* 利用所给信息 *
- 1) 请照原样抄录关于 sample-controller 的短文中从“c.enqueueFoo(foo)”到“那如何处理队列里的这些事件呢？”的部分，起止两处都包括在内。
- 2) 根据关于 sample-controller 的短文，Deployment 资源的 Add、Update、Delete 事件都交给哪个函数处理？
- 3) 请从关于 sample-controller 的短文末尾接着往下续写。

──────── 短文 ────────

初始化 Controller 大体过程如下：

- > 将 sample-controller 的类型信息（Foo）添加到默认 Kubernetes Scheme，以便能够记录到其事件 - > 基于新 Scheme 创建一个事件记录 recorder ，用于记录来自 “sample-controller” 的事件 - > 基于函数入参及刚刚构造的 recorder，初始化 Controller - > 设置对 Foo 资源变化的事件处理函数（Add、Update 均通过 enqueueFoo 处理） - > 设置对 Deployment 资源变化的事件处理函数（Add、Update、Delete 均通过 handleObject 处理） - > 返回初始化的 Controller

进一步，分析 enqueueFoo 以及 handleObject 的实现

// enqueueFoo takes a Foo resource and converts it into a namespace/name
// string which is then put onto the work queue. This method should *not* be
// passed resources of any type other than Foo.
func (c *Controller) enqueueFoo(obj interface{}) {
	var key string
	var err error
	if key, err = cache.MetaNamespaceKeyFunc(obj); err != nil {
		utilruntime.HandleError(err)
		return
	}
	c.workqueue.AddRateLimited(key)
}
 
// handleObject will take any resource implementing metav1.Object and attempt
// to find the Foo resource that 'owns' it. It does this by looking at the
// objects metadata.ownerReferences field for an appropriate OwnerReference.
// It then enqueues that Foo resource to be processed. If the object does not
// have an appropriate OwnerReference, it will simply be skipped.
func (c *Controller) handleObject(obj interface{}) {
	var object metav1.Object
	var ok bool
	if object, ok = obj.(metav1.Object); !ok {
		tombstone, ok := obj.(cache.DeletedFinalStateUnknown)
		if !ok {
			utilruntime.HandleError(fmt.Errorf("error decoding object, invalid type"))
			return
		}
		object, ok = tombstone.Obj.(metav1.Object)
		if !ok {
			utilruntime.HandleError(fmt.Errorf("error decoding object tombstone, invalid type"))
			return
		}
		klog.V(4).Infof("Recovered deleted object '%s' from tombstone", object.GetName())
	}
	klog.V(4).Infof("Processing object: %s", object.GetName())
	if ownerRef := metav1.GetControllerOf(object); ownerRef != nil {
		// If this object is not owned by a Foo, we should not do anything more
		// with it.
		if ownerRef.Kind != "Foo" {
			return
		}
 
		foo, err := c.foosLister.Foos(object.GetNamespace()).Get(ownerRef.Name)
		if err != nil {
			klog.V(4).Infof("ignoring orphaned object '%s' of foo '%s'", object.GetSelfLink(), ownerRef.Name)
			return
		}
 
		c.enqueueFoo(foo)
		return
	}
}

enqueueFoo 就是解析 Foo 资源为 namespace/name 形式的字符串，然后入队handleObject 监听了所有实现了 metav1 的资源，但只过滤出 owner 是 Foo 的，将其解析为 namespace/name入队

小结：在构造 Controller 时就已经初始化好事件收集这部分的工作了

那如何处理队列里的这些事件呢？

──────── 所给条目 ────────

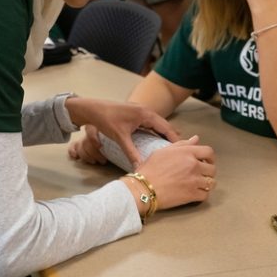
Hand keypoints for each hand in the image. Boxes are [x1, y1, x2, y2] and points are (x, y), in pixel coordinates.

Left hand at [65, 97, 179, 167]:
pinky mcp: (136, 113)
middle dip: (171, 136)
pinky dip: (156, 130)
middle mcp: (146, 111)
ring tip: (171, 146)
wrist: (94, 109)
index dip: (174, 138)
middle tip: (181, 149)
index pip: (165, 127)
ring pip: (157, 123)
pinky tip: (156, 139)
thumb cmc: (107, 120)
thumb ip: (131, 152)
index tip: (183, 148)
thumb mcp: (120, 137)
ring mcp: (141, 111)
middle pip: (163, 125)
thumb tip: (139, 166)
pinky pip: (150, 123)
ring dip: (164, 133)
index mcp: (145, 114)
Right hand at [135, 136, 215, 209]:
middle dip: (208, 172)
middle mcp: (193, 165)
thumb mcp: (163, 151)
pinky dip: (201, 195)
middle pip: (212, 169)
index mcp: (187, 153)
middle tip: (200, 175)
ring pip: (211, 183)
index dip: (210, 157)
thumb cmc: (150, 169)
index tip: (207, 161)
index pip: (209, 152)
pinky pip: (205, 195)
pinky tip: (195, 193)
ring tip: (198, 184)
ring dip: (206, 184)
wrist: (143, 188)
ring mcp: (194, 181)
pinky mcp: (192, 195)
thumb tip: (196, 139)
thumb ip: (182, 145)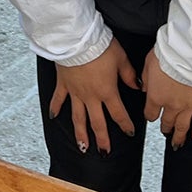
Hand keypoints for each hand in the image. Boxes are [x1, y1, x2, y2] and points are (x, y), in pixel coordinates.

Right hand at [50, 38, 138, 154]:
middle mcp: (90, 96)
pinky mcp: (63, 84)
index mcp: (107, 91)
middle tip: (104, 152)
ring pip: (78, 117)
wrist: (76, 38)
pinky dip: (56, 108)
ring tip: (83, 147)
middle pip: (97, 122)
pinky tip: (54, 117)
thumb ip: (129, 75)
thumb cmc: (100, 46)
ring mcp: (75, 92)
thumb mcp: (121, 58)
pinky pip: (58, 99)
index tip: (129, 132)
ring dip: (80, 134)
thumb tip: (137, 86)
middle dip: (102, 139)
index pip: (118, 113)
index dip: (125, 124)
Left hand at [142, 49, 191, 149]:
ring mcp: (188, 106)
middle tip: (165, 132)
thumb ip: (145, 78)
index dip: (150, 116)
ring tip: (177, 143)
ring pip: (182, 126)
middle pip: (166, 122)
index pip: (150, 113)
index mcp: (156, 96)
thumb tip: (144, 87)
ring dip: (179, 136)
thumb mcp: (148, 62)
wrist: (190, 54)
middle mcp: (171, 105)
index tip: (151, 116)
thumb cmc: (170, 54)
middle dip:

────────

* 逐题答案 *
- 1)
c.enqueueFoo(foo)
		return
	}
}

enqueueFoo 就是解析 Foo 资源为 namespace/name 形式的字符串，然后入队handleObject 监听了所有实现了 metav1 的资源，但只过滤出 owner 是 Foo 的，将其解析为 namespace/name入队

小结：在构造 Controller 时就已经初始化好事件收集这部分的工作了

那如何处理队列里的这些事件呢？

- 2) 都交给 handleObject 处理。

- 3)
来到 Run 函数的定义处

// Run will set up the event handlers for types we are interested in, as well
// as syncing informer caches and starting workers. It will block until stopCh
// is closed, at which point it will shutdown the workqueue and wait for
// workers to finish processing their current work items.
func (c *Controller) Run(threadiness int, stopCh <-chan struct{}) error {
	defer utilruntime.HandleCrash()
	defer c.workqueue.ShutDown()
 
	// Start the informer factories to begin populating the informer caches
	klog.Info("Starting Foo controller")
 
	// Wait for the caches to be synced before starting workers
	klog.Info("Waiting for informer caches to sync")
	if ok := cache.WaitForCacheSync(stopCh, c.deploymentsSynced, c.foosSynced); !ok {
		return fmt.Errorf("failed to wait for caches to sync")
	}
 
	klog.Info("Starting workers")
	// Launch two workers to process Foo resources
	for i := 0; i < threadiness; i++ {
		go wait.Until(c.runWorker, time.Second, stopCh)
	}
 
	klog.Info("Started workers")
	<-stopCh
	klog.Info("Shutting down workers")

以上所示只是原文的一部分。